When Kenya’s Sabastian Sawe crossed the finish line at the London Marathon on April 26, an Adidas attendant was waiting on the sidelines to collect his shoes. The attendant wrote Sawe’s record-breaking time, 1:59.30, on the side of the shoes, waited for him to take some photos with them, and then whisked them off to Adidas’s archives in Herzogenaurach, Germany.
In that moment, the Adidas Adizero Adios Pro Evo 3 became the fastest shoe in the world.
Sawe was the first person to ever run a sub-two-hour marathon in an official race, followed closely by Ethiopia’s Yomif Kejelcha, who finished with a time of 1:59.41. Fellow Ethiopian Tigist Assefa set a women’s world record of 2:15.41. All three of these runners, who are official Adidas partners, wore the Evo 3.

The Evo 3 is the lightest, fastest race shoe Adidas has ever made. Its design is changing the game for every other athletic company on the market.
In the days since the race, awareness of the Evo 3, which Adidas first unveiled on April 23, has skyrocketed. Marc Makowski, Adidas’s SVP of innovation, says an initial limited launch of 200 pairs sold out in less than two minutes (they’re already reselling online for up to $4,000). Adidas expects to drop several more limited runs of the shoe in the coming months, followed by a more broadly available commercial iteration of the design around the Berlin Marathon in September.

But, for Adidas, the Evo 3 represents much more than its potential commercial success: It’s proof, on the world stage, that the brand is on the cutting edge of marathon running innovation.

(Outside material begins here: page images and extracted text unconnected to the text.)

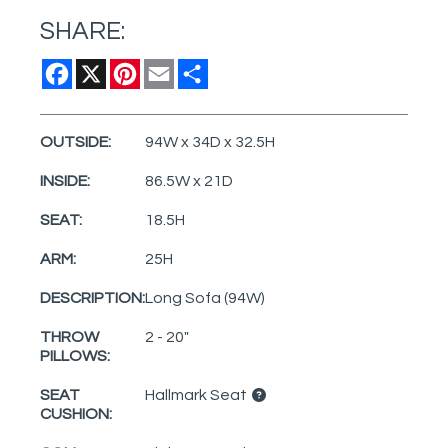
SHARE:
Facebook
X
Pinterest
Email
Share
OUTSIDE:
94W x 34D x 32.5H
INSIDE:
86.5W x 21D
SEAT:
18.5H
ARM:
25H
DESCRIPTION:
Long Sofa (94W)
THROW
2 - 20"
PILLOWS:
SEAT
Hallmark Seat
CUSHION: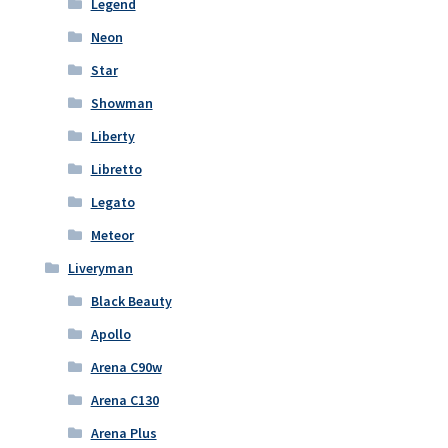
Legend
Neon
Star
Showman
Liberty
Libretto
Legato
Meteor
Liveryman
Black Beauty
Apollo
Arena C90w
Arena C130
Arena Plus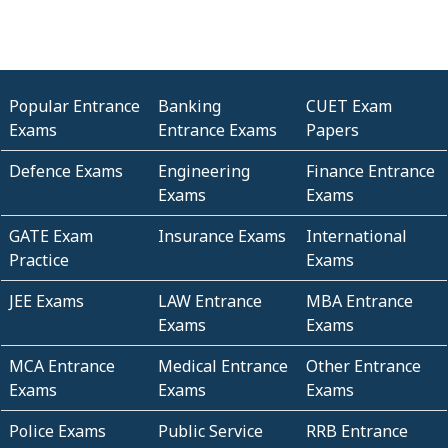
Popular Entrance
Banking
CUET Exam
Exams
Entrance Exams
Papers
Defence Exams
Engineering
Finance Entrance
Exams
Exams
GATE Exam
Insurance Exams
International
Practice
Exams
JEE Exams
LAW Entrance
MBA Entrance
Exams
Exams
MCA Entrance
Medical Entrance
Other Entrance
Exams
Exams
Exams
Police Exams
Public Service
RRB Entrance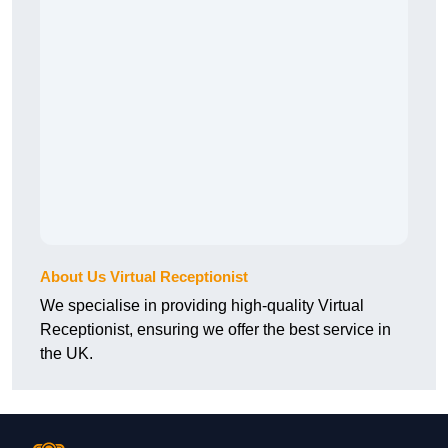
About Us Virtual Receptionist
We specialise in providing high-quality Virtual
Receptionist, ensuring we offer the best service in
the UK.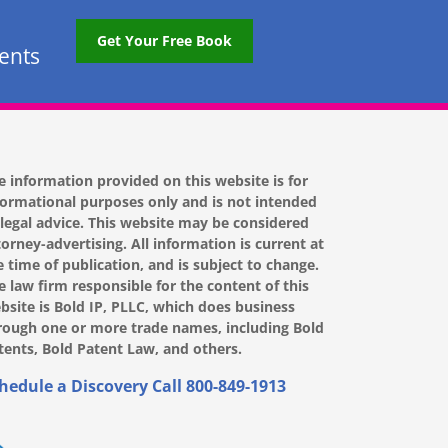
Get Your Free Book
tents
e information provided on this website is for
formational purposes only and is not intended
 legal advice. This website may be considered
torney-advertising. All information is current at
e time of publication, and is subject to change.
e law firm responsible for the content of this
bsite is Bold IP, PLLC, which does business
rough one or more trade names, including Bold
tents, Bold Patent Law, and others.
hedule a Discovery Call
800-849-1913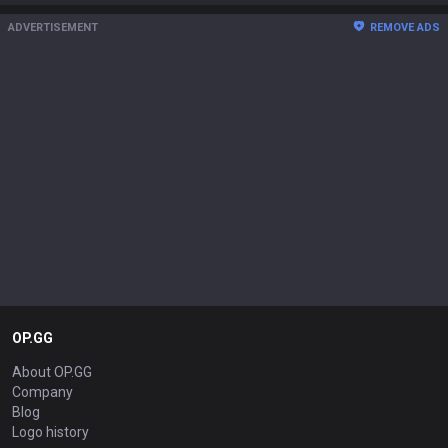
ADVERTISEMENT
REMOVE ADS
OP.GG
About OP.GG
Company
Blog
Logo history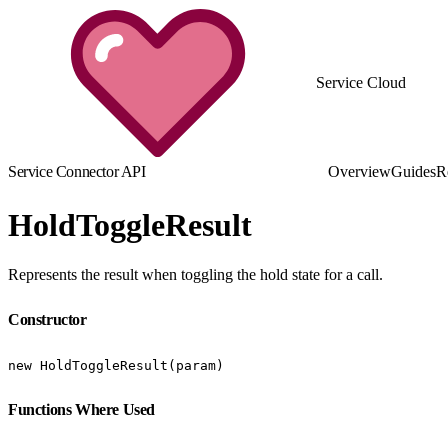
Service Cloud
Service Connector API
Overview
Guides
R
HoldToggleResult
Represents the result when toggling the hold state for a call.
Constructor
new HoldToggleResult(param)
Functions Where Used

That’s a status that other brands have been doggedly competing to achieve, including Nike with its Alphafly 3 (worn by the previous all-time marathon record holder, Kelvin Kiptum), On with its LightSpray technology, and Asics with its Metaspeed Edge.
“Marathon racing is, in our industry, a bit like F1 in the automotive industry,” Makowski says. “It’s become that battleground where, as a brand, if you want to showcase your performance credibility, that’s where you do it.”